> _Отрывок для чтения_:
Напряжение усиливалось и из-за политических потрясений. Одно из них было связано с решением Ельцина ввести военное положение в северокавказской республике Чечня, избравшей своим президентом генерала военно-воздушных сил Джохара Дудаева и тут же безоговорочно провозгласившей свою независимость. Демонстрация силы, на которую Ельцин пошел по совету вице-президента Руцкого, усугубила ситуацию. Горбачев, все еще командовавший Советской армией, выступил против. 11 ноября российский Верховный Совет проголосовал за то, чтобы не признавать указ Ельцина, что лишало его законной силы. Председатель совета Хасбулатов, чеченец по национальности, объединился с антиельцинскими силами.
В течение одной недели Ельцин был недосягаем для своих сотрудников и членов правительства. Горбачев, от которого едва ли можно было ожидать симпатий к президенту, пребывал в уверенности, что во время телефонного разговора о Чечне 10 ноября тот был пьян. Помощники Ельцина не берутся утверждать, что дело было в алкоголе, но отсутствие руководителя их беспокоило. Так или иначе, его реакцией на нервное напряжение, связанное с исполнением президентских обязанностей в сложный период, было поведение, не вполне уместное в сложившейся ситуации [836] .

> _Изучите материал_:
• A. Какого числа российский Верховный Совет проголосовал за непризнание указа Ельцина о Чечне, согласно отрывку о Ельцине и Чечне?
• B. Продолжите отрывок о Ельцине и Чечне после его последнего предложения.

(Пункты из набора данных)
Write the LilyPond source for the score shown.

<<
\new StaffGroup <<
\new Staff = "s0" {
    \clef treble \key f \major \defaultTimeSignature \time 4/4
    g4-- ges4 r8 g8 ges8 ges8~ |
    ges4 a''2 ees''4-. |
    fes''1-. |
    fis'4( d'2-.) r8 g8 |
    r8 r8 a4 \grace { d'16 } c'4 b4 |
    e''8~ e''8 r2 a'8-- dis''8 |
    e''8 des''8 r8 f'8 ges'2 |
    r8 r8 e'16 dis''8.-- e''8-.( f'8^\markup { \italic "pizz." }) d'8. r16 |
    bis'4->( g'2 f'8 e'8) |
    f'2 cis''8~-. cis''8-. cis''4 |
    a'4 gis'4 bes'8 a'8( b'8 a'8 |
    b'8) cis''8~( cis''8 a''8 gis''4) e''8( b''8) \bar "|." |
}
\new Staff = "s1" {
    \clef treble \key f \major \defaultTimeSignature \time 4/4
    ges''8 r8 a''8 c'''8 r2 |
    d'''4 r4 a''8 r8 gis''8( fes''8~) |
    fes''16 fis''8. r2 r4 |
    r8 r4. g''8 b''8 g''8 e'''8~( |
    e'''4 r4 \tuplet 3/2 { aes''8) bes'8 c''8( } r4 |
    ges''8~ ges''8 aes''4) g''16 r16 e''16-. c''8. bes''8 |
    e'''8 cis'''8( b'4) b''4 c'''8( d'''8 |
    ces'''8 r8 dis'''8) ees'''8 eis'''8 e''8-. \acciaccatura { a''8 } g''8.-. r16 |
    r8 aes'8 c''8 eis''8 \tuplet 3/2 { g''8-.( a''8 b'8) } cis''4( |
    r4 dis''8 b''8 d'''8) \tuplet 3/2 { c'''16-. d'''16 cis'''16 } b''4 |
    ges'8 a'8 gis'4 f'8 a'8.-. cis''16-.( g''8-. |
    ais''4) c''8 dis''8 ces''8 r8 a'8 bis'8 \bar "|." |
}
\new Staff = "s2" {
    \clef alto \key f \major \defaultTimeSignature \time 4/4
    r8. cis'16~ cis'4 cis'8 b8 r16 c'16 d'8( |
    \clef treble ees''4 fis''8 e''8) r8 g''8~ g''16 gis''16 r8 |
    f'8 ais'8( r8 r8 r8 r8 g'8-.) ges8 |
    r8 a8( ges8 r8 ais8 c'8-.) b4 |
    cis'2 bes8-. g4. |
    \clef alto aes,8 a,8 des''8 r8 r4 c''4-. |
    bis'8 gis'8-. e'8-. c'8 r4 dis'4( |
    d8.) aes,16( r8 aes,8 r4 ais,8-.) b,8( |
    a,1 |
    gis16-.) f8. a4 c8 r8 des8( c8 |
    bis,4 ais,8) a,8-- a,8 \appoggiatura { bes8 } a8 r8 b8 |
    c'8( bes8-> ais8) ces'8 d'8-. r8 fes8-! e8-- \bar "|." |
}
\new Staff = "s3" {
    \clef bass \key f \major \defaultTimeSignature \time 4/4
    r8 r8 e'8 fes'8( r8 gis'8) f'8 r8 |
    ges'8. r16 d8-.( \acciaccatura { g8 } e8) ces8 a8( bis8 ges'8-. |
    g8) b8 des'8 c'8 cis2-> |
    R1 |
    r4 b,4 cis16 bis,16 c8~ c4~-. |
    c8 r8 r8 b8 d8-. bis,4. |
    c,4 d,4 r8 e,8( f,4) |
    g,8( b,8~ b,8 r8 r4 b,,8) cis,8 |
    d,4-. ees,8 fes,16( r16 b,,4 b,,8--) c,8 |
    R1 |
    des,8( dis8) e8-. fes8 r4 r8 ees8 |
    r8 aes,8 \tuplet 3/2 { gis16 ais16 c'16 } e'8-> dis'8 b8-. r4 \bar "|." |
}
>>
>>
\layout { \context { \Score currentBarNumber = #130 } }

> _Ответы по порядку_:
• A. 11 ноября.

• B.
836
См.: Черняев А. 1991 год. С. 265; Gall C., Waal T. de. Chechnya: Calamity in the Caucasus. N. Y.: New York University Press, 1998. P. 99–102; Филатов С. Совершенно несекретно. М.: ВАГРИУС, 2000. С. 80. Руслан Хасбулатов пишет, что Ельцина больше расстроил Горбачев, чем его Верховный Совет. См.: Хасбулатов Р. Чечня: мне не дали остановить войну: Записки миротворца. М.: Палея, 1995. С. 20–21.